文章、そして言葉というものに対してどこまでも誠実であり、その誠実さの根底にIの異質な感性がある。

「多感」という言葉は主に若者に対して使われると思うが、Iも極めて多感である。

8年程前に、私はそれまで経験したことのない悲劇に見舞われた。

詳細は省くが生きることと死ぬことについて考え抜いた2か月間があった。

全部終わった後にIにも報告をすると彼女は私の代わりにただただ泣いてくれた。

言葉はなかった。

言葉を大切にする彼女だから、それがうれしかった。

それから3年にわたって決まった日に青い花が届いた。

紛れもなく恩人であると同時に、正直、大丈夫かと思った。

異様に友人の多いIだから、してくれたことは嬉しいが友人に悲しいことが起こる度こんなことをしていて心身が持つのかと。

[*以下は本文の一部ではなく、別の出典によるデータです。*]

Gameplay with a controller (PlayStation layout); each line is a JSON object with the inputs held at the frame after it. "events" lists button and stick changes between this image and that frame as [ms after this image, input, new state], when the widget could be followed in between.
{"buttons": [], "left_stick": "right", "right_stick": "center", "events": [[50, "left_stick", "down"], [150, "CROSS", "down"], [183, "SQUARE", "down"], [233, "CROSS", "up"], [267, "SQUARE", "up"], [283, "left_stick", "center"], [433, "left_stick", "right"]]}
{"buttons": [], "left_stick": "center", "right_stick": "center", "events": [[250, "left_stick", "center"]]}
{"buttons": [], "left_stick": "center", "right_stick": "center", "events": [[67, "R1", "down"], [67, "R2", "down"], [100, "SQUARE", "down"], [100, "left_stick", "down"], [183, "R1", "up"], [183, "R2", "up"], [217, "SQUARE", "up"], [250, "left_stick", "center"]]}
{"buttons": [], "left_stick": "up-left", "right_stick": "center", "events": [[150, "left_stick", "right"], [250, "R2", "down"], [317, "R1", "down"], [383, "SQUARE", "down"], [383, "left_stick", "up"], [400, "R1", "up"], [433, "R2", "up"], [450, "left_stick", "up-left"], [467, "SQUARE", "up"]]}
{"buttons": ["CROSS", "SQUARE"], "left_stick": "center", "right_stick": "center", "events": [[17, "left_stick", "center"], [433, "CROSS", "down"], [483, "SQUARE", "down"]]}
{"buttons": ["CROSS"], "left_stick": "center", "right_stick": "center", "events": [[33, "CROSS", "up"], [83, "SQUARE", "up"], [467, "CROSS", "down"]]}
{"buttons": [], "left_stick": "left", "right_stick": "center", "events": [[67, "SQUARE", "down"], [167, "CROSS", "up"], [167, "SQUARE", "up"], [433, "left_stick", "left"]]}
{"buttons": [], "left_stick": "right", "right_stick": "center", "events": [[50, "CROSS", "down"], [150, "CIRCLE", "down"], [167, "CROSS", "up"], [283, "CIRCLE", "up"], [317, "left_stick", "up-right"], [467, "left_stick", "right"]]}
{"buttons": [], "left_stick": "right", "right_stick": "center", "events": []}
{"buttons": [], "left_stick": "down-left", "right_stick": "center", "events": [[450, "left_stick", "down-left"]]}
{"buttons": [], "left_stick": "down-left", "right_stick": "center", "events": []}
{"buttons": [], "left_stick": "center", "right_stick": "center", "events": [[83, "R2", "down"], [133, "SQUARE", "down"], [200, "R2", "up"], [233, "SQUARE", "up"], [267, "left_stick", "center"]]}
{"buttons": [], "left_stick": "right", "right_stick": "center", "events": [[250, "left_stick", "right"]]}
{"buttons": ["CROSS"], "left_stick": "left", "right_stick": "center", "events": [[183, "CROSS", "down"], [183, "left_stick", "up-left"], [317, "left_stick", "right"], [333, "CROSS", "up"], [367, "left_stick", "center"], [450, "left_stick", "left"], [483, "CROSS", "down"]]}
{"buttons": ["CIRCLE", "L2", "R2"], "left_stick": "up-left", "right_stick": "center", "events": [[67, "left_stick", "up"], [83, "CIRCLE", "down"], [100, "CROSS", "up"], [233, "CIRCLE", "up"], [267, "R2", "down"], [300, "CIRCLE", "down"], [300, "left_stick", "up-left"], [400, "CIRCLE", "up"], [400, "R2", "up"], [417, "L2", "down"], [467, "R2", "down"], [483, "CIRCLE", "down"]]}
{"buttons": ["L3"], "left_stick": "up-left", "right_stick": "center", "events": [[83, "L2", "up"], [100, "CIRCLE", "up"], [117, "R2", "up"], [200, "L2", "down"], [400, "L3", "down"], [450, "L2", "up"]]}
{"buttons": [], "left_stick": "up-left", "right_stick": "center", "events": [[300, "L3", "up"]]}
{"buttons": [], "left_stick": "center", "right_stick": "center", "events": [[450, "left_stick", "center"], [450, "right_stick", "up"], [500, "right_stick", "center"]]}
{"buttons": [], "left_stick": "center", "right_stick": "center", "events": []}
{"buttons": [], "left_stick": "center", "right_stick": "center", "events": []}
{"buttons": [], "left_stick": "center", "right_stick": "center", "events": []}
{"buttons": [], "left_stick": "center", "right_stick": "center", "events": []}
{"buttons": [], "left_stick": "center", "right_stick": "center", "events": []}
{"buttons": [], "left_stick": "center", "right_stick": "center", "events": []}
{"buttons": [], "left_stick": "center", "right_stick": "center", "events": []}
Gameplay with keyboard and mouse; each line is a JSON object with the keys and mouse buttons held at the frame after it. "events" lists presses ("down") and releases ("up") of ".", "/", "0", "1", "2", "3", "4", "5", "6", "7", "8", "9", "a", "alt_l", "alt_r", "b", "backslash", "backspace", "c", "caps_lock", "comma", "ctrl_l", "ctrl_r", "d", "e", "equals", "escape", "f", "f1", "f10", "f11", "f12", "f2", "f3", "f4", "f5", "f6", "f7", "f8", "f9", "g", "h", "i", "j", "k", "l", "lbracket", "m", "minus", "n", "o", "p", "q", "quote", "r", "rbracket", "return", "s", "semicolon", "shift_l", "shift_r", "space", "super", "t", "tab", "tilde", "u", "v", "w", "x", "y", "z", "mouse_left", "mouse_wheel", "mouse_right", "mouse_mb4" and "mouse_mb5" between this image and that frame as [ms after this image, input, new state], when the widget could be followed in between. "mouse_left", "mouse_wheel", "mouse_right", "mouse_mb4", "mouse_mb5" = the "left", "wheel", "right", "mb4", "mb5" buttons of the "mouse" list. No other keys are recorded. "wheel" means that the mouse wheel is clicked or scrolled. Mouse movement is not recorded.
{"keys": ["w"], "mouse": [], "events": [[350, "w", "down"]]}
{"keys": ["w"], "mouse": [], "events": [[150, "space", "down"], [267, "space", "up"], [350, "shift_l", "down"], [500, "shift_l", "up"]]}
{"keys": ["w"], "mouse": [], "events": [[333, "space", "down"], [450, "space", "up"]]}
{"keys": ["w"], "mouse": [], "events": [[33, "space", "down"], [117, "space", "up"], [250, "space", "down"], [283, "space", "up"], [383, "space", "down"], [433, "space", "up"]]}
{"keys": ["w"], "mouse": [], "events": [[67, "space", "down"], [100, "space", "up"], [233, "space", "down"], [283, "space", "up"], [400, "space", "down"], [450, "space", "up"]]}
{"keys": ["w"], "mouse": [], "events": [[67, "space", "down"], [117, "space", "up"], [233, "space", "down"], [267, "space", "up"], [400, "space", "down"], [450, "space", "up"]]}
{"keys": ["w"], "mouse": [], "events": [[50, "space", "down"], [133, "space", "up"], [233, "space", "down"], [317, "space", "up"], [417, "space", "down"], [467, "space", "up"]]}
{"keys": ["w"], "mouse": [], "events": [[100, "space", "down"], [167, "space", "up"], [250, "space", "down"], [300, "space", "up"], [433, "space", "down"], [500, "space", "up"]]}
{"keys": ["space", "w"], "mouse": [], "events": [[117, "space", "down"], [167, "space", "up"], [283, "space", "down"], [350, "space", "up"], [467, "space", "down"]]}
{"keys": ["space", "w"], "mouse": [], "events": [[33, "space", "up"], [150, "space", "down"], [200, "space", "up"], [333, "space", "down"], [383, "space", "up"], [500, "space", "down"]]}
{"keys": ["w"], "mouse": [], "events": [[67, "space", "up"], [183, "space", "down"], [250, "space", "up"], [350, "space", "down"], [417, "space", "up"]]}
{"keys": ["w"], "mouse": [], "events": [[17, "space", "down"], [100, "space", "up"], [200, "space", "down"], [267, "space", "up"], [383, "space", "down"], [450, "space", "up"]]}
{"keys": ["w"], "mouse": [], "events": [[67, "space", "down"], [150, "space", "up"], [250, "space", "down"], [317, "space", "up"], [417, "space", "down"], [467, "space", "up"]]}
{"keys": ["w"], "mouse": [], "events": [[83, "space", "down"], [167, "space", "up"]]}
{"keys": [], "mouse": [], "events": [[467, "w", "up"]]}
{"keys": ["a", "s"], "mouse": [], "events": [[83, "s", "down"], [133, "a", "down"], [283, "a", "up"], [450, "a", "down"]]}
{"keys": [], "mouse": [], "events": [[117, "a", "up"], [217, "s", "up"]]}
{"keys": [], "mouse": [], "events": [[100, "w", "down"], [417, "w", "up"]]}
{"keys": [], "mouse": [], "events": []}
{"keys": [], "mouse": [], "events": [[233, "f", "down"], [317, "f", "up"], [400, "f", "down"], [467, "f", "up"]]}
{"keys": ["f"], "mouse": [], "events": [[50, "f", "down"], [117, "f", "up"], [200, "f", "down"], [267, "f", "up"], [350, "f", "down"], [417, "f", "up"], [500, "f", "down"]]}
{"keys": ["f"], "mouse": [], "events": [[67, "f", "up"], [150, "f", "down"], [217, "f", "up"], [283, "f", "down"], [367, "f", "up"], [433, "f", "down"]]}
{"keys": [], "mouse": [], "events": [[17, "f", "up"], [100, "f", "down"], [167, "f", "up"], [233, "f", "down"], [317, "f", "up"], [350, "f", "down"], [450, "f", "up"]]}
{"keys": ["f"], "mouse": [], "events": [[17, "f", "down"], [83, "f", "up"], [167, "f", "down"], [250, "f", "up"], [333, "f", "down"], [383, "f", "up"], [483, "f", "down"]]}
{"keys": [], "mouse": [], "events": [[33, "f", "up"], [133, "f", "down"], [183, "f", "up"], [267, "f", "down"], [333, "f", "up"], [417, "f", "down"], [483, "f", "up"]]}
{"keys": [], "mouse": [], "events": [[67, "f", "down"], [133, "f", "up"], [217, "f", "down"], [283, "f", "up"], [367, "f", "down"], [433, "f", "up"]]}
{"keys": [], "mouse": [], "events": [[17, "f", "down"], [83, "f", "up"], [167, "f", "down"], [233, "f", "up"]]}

しかし、こちらの心配をよそに彼女の愛の対象は人類に留まらず犬猫にもひろがり保護犬保護猫活動にも一生懸命だ。

自分の感じたことや考えたことを言葉にするというのは容量が一杯になりそうな内部メモリ、つまり「心」から溜まったものを取り出すための唯一の作業である。

Iのように感度の高い人は「言葉にする」ということに人並み以上に真摯に、誠実に向き合う必要があったのだろう。

そうでなければ溢れてしまうのだから。

そして「言葉にする」ということを疎かにするなら容量を減らすしかない。

リアルで出会ったことはあまりないが「ヤバい」「ウザい」の2語しか語彙の無い子が一体何を感じ取れるというのだろう。

やはり言葉は大事にしたいとIのことを思い出しながら息子に読み聞かせを拒否される毎日なのであった。